• **SOURCE PASSAGE**:
Saturday, April 17, 2010

Coachella 2010

LCD Soundsystem and Flame Vortex





Photos by Sam Julius

The Windmills

Photo by Phil Julius

Here we are at Coachella 2010, current center of the musical universe. Indio is ablaze with awesome music and scorching sunlight, and some great acts graced the stages last night. Arriving at the event was troublesome, however. Once on Jefferson, a mainline street into Indio coming off the interstate 5, traffic was so jammed we waited in snail pace traffic for 3 hours. We eventually found another route in and got a parking space. The lines to get a wristband were out of control and security was inefficient and scatterbrained to say the least. We had left at 12pm, and we were inside the grounds at 6:30. Time is scarce, so here is a brief rundown of some cool stuff:

Them Crooked Vultures
Josh Homme, Dave Grohl and John Paul Jones are all amazing artists and were definitely a successful recipe for a great live show. The main draw for me was Grohl, as this is what is becoming a rare chance to see him abuse a drum kit. He did not disappoint, with the machine of god fills and kick punching you in the face. Jones was locked in tight, filling out the low end, and Homme brought his blues and garage infested pop sensibilities to the mix (I'm a big fan of Queens of the Stone Age).

• **DATA UNDER STUDY**:
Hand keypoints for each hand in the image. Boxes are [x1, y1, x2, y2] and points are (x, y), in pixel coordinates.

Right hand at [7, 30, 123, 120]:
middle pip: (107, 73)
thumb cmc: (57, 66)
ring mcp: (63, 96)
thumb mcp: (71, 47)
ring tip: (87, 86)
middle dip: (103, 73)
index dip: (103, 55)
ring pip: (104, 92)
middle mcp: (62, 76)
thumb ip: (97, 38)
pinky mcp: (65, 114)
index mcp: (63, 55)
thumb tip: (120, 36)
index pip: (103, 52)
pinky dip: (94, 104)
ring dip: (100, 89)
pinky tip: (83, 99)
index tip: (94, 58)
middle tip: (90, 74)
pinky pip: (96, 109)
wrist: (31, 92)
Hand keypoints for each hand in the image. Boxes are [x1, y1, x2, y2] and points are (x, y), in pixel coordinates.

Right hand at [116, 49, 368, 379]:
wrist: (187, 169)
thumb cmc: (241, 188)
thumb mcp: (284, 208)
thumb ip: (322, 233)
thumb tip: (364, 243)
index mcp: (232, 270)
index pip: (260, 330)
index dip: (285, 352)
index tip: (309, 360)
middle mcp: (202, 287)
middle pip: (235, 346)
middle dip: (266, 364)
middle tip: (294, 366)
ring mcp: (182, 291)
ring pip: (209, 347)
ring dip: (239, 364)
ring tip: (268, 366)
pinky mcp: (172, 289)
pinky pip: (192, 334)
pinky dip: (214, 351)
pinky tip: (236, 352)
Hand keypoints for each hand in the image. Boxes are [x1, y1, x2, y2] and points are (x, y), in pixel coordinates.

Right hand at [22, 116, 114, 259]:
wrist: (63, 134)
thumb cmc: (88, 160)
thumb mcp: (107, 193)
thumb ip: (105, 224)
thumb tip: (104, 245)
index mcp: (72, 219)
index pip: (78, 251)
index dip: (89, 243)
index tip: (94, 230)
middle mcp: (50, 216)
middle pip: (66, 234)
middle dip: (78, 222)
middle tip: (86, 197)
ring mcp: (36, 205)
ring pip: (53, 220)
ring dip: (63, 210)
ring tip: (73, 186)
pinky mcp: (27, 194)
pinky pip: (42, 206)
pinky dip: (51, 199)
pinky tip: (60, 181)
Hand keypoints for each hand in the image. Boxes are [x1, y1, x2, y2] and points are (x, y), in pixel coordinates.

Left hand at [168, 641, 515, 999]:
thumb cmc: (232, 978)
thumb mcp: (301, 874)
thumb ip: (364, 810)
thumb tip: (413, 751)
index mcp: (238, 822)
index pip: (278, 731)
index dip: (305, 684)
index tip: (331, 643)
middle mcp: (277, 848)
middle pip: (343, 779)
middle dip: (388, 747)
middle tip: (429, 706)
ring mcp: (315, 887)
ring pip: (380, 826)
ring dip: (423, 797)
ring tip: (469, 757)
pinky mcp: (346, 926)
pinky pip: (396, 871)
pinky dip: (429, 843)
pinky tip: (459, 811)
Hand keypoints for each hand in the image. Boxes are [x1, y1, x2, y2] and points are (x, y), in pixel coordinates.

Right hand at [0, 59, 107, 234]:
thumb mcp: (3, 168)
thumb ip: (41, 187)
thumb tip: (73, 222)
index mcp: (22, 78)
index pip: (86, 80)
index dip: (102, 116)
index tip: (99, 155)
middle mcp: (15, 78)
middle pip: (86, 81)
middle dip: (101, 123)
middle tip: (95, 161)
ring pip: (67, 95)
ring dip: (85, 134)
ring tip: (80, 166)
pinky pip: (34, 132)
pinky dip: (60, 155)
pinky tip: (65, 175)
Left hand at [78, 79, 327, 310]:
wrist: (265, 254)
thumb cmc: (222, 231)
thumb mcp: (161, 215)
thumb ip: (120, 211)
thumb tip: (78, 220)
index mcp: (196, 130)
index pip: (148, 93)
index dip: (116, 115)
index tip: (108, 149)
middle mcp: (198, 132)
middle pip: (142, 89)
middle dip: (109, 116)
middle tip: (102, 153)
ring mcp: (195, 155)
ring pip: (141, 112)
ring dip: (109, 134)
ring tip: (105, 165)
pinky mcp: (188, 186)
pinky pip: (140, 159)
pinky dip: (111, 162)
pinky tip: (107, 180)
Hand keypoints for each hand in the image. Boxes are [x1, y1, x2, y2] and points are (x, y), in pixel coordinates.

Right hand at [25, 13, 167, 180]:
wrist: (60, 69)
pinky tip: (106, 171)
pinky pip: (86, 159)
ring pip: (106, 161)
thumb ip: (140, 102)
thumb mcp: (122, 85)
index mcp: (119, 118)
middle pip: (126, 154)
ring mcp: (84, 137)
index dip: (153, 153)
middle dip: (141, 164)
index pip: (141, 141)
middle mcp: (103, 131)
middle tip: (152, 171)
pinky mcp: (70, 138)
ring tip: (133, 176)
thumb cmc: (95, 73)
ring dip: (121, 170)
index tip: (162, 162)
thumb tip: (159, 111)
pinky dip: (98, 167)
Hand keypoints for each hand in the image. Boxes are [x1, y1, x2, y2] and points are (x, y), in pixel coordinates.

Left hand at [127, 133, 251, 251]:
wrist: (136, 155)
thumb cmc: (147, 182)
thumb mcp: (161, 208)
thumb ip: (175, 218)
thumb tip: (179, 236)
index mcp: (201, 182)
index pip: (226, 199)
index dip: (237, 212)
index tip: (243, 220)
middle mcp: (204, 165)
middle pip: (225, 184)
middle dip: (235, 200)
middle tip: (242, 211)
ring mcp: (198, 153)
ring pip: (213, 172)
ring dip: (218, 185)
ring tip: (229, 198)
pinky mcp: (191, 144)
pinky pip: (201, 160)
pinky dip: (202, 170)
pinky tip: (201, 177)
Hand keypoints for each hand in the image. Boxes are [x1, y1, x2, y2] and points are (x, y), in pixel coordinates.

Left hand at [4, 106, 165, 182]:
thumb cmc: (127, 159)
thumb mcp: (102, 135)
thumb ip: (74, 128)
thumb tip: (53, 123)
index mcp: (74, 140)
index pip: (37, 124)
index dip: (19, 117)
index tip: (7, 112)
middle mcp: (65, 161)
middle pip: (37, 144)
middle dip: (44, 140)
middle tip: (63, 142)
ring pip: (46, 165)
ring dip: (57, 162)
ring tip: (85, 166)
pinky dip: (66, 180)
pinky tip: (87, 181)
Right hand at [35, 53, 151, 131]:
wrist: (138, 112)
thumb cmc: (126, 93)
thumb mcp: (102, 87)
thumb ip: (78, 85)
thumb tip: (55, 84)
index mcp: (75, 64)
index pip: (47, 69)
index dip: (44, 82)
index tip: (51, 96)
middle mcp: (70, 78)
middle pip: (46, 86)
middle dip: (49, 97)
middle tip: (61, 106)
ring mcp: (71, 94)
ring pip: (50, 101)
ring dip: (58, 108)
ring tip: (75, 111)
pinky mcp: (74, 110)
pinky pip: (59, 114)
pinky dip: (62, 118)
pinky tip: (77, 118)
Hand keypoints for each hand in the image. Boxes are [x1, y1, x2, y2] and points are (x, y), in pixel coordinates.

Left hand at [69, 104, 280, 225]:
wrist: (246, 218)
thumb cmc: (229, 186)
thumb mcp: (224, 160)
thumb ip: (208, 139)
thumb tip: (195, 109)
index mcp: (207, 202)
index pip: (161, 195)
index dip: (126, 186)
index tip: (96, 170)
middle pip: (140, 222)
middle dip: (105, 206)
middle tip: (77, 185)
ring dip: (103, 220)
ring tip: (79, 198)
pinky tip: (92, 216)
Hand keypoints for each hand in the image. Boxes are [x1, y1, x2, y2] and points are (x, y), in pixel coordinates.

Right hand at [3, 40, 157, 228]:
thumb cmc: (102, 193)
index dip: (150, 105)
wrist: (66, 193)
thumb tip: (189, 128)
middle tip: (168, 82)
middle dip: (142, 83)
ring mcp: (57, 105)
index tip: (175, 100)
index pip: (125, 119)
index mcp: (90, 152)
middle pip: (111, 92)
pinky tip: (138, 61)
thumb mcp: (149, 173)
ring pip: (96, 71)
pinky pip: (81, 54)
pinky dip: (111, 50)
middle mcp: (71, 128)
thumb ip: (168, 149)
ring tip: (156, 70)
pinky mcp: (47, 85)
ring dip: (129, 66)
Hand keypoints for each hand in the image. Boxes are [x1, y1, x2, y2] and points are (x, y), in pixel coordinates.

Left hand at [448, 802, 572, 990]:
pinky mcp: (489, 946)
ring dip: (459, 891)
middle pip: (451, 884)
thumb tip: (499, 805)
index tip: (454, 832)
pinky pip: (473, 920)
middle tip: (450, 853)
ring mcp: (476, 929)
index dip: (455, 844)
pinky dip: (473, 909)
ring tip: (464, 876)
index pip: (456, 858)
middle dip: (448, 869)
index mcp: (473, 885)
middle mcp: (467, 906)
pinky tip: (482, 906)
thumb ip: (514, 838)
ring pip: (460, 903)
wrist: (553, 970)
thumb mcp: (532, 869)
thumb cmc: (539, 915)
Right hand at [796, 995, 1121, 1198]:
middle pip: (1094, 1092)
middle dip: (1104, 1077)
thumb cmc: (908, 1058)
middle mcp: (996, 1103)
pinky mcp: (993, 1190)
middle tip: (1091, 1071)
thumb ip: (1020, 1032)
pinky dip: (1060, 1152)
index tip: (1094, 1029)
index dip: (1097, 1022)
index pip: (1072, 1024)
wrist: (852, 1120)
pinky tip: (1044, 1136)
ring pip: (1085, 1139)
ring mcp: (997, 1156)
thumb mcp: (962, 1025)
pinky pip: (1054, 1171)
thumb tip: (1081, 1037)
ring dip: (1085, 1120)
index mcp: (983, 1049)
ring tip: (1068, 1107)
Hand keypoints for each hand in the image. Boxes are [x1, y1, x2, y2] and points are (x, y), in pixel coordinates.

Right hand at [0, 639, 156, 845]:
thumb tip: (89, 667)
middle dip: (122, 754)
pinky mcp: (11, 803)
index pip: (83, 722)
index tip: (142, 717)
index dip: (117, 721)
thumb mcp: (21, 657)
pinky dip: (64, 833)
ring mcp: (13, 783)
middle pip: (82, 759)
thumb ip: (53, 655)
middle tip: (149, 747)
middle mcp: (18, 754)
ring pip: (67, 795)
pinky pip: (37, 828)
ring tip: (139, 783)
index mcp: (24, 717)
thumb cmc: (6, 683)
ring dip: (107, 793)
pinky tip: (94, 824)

• **ACTIVITY 1**:
Rewrite the paragraph of the Coachella 2010 post that begins "Here we are at Coachella 2010" as a short bulleted list, keeping its main facts.
• **ACTIVITY 2**:
Name every person mentioned by name in the Coachella 2010 post.
• **ACTIVITY 3**:
Continue the Coachella 2010 post from the end of its last paragraph.

• **YOUR RESPONSE 1**:
- Coachella 2010 in Indio has great music and scorching sun, and strong acts played the previous night.
- Getting there was hard: traffic on Jefferson crawled for 3 hours until another route was found and a parking space secured.
- Wristband lines were out of control, and security was inefficient and scatterbrained.
- Leaving at 12pm, the group got inside the grounds at 6:30.
- With little time, a brief rundown of highlights follows.

• **YOUR RESPONSE 2**:
- Sam Julius
- Phil Julius
- Josh Homme
- Dave Grohl
- John Paul Jones

• **YOUR RESPONSE 3**:
LCD Soundsystem
I've seen them before, and it seems they are consistently and awesome live band. I didn't see the whole show, but what I did see was great, them opening with Us v. Them, going into Drunk Girls, and closing with New York, I Love You. A giant disco ball hung above the stage. The energy of coming electronic dance with live instruments is great.

Jay-Z
I saw just a couple songs, including Brush ya shoulders off, a short part of Diamonds are forever, and Forever Young, that 80s song from Napoleon Dynamite which was sung by Beyonce. He had a great band behind him, and a really good visual set up.

Public Image Limited
This was a weird show. PiL is abrasive, atonal music to begin with, with little more and funky vamping bass and drums to hold it together. Johnny Rotten is still a psycho, singing with strange vibrato and snarl. This music seems to run from deep trenches of British disgust and impotency, so its not exactly good vibes music. Most people seemed to be locked in an apathetic stare while watching.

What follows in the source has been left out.